Third, if Congress rejects this bill, then, domestically, legislative action on greenhouse gas emissions will be dead for a long time. How long did it take before we got a chance to take up serious health care legislation after it died?  How long since we reconsidered an energy tax after the BTU tax died?  How long since we have passed major legislation to strengthen the Clean Air Act or Clean Water Act to deal with obvious dangers to public health?  Still waiting!

Fourth, the EPA authority is most easily translated into regulating emissions from new sources. Obama has already announced the strongest regulations ever for tailpipe greenhouse gas emissions. That mostly leaves new coal, which was already starting to collapse, thanks in part to the renewables and efficiency in the stimulus package (see “I predict U.S. carbon dioxide emissions peaked in 2007!” and “EIA projects wind at 5% of U.S. electricity in 2012, all renewables at 14%, thanks to Obama stimulus!”  The new natural gas supplies will get most of the rest of those (see “Climate action game changer, Part 1: Is there a lot more natural gas than previously thought?” and here).

As Center for American Progress chief John Podesta explained in a recent Berlin speech, “it would be difficult for the EPA to enact a CO2 cap and trade without congressional cooperation.”  States that wanted to frustrate the process could probably do so for years, and there would also be lengthy private sector litigation.  So, while useful for taking some limited actions, the CAA is simply is no substitute for GHG legislation in which Congress legislates shrinking caps.

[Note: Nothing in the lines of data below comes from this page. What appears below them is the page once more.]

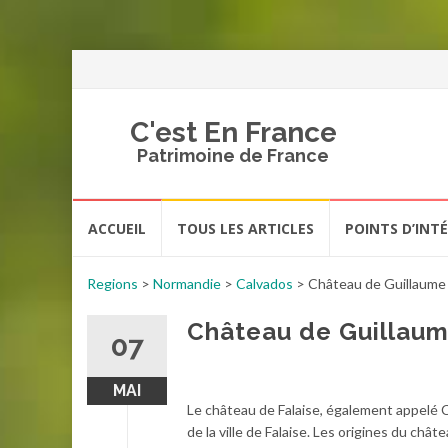
C'est En France
Patrimoine de France
Aller
ACCUEIL
TOUS LES ARTICLES
POINTS D’INT
au
contenu
Regions
>
Normandie
>
Calvados
>
Château de Guillaume 
Château de Guillaum
07
MAI
Le château de Falaise, également appelé 
de la ville de Falaise. Les origines du ch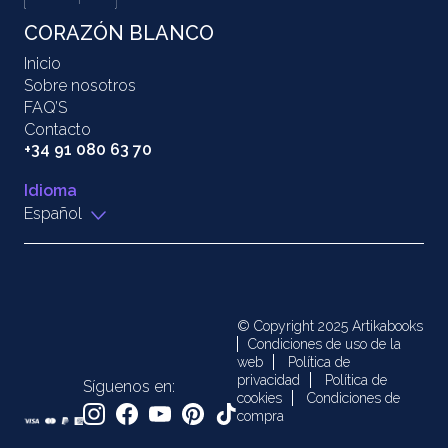
CORAZÓN BLANCO
Inicio
Sobre nosotros
FAQ’S
Contacto
+34 91 080 63 70
Idioma
Español
© Copyright 2025 Artikabooks
Condiciones de uso de la
web
Política de
privacidad
Política de
Síguenos en:
cookies
Condiciones de
compra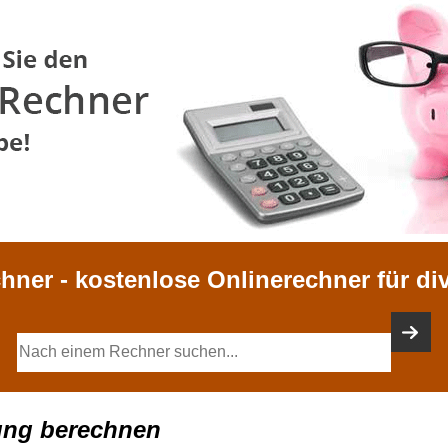
chner - kostenlose Onlinerechner für di
ung berechnen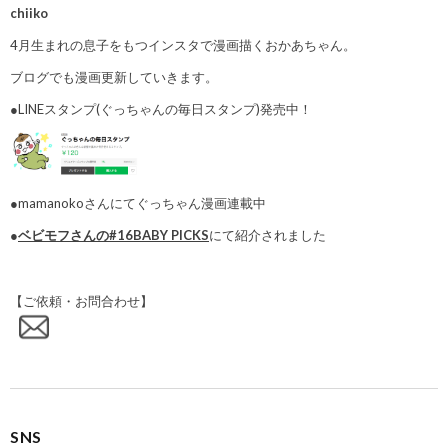
chiiko
4月生まれの息子をもつインスタで漫画描くおかあちゃん。
ブログでも漫画更新していきます。
●LINEスタンプ(ぐっちゃんの毎日スタンプ)発売中！
●mamanokoさんにてぐっちゃん漫画連載中
●
ベビモフさんの#16BABY PICKS
にて紹介されました
【ご依頼・お問合わせ】
SNS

So I repeat my assertion that Waxman-Markey is the only game in town.  If it fails, I see no chance whatsoever of stabilizing anywhere near 350 to 450 ppm since serious U.S. action would certainly be off the table for years, the effort to jumpstart the clean energy economy in this country would stall, the international negotiating process would fall apart, and any chance of a deal with China would be dead.  Warming of 5°C or more by century’s end would be all but inevitable, with 850 to 1000+ ppm.  If Waxman-Markey becomes law, then I see a genuine 10% to 20% chance of averting catastrophe – not high, but not zero.

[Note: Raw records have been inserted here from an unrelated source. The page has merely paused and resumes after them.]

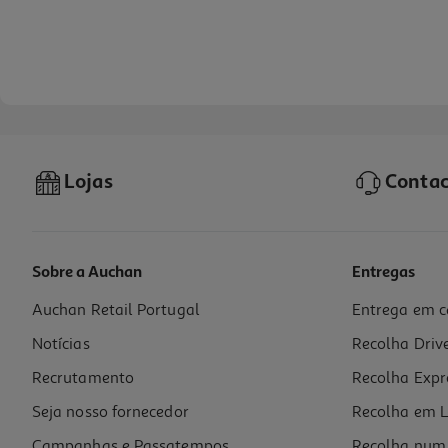
Lojas
Contac
Sobre a Auchan
Entregas
Auchan Retail Portugal
Entrega em c
Tapete De Rato Gaming Qilive 864363
Notícias
Recolha Driv
7.99 €/un
Recrutamento
Recolha Expr
7,99 €
Seja nosso fornecedor
Recolha em L
Campanhas e Passatempos
Recolha num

I should add that the death of Waxman Markey is not fatal to stabilization efforts merely because of what it does to prospects for national and international action – but also because of what it says about our politics.  It would obviously still be theoretically possible to stabilize below 450 ppm, but in practice, failure of W-M would signal that the deniers and delayers (including groups like The Breakthrough Institute) had triumphed with their disinformation campaign to such a great extent that even too-weak targets were politically unattainable.

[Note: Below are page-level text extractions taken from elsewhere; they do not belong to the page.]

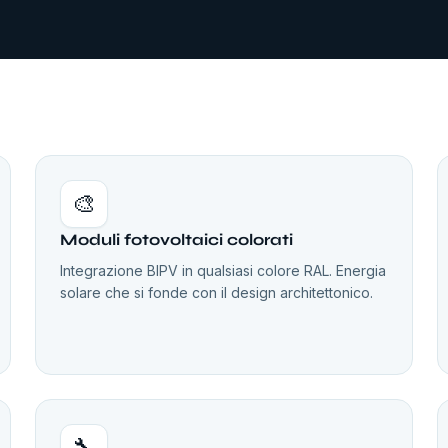
🎨
Moduli fotovoltaici colorati
Integrazione BIPV in qualsiasi colore RAL. Energia
solare che si fonde con il design architettonico.
🔧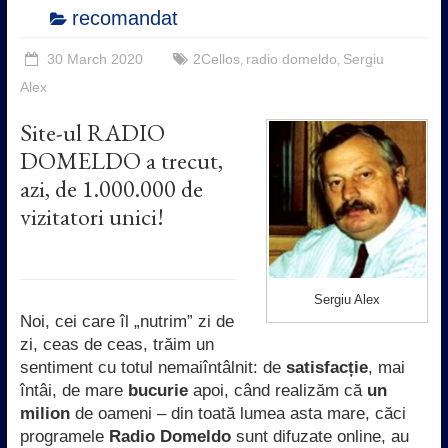
recomandat
30 March 2020
2Cellos
radio domeldo
Sergiu
,
,
Alex
Site-ul RADIO
DOMELDO a trecut,
azi, de 1.000.000 de
vizitatori unici!
Sergiu Alex
Noi, cei care îl „nutrim” zi de
zi, ceas de ceas, trăim un
sentiment cu totul nemaiîntâlnit: de
satisfacție
, mai
întâi, de mare
bucurie
apoi, când realizăm că
un
milion
de oameni – din toată lumea asta mare, căci
programele
Radio Domeldo
sunt difuzate online, au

And this brings as back to the first question, is Waxman-Markey compatible with – indeed integral to – a national and international effort to keep global warming as close as possible to 2°C?

The answer to that question is absolutely “Yes.” While the bill is weaker than it should be, particularly its 2020 target, it mandates a 42% reduction in U.S. greenhouse gas emissions by 2030 and an 83% reduction by 2050. Building on the massive investment in clean energy in the economic stimulus, the bill completes the transition to a clean energy economy. It devotes some $15 billion a year to clean technology development and deployment. It would be the single greatest push toward an energy-efficient economy in U.S. history.

The bill directs substantial funds toward a global effort to stop tropical deforestation.  Yes, on paper Waxman-Markey authorizes up to 2 billion in offsets to be used in place of domestic emissions reductions, nowhere near that amount of offsets exists today, nor is there any reason to believe they ever will. Moreover, many of the domestic offsets are, in fact, actual emissions reductions, but just not in the capped sectors (as discussed here).

Here is the key point:  If the nations of the world agree to adopt emissions targets, timetables, and strategies compatible with stabilization near 2°C, then the international offsets market will remain relatively small and expensive – especially compared to the large pool of low-cost, domestic, clean-energy emissions reduction strategies (see “Game changer, Part 2: Why unconventional natural gas makes the 2020 Waxman-Markey target so damn easy and cheap to meet“).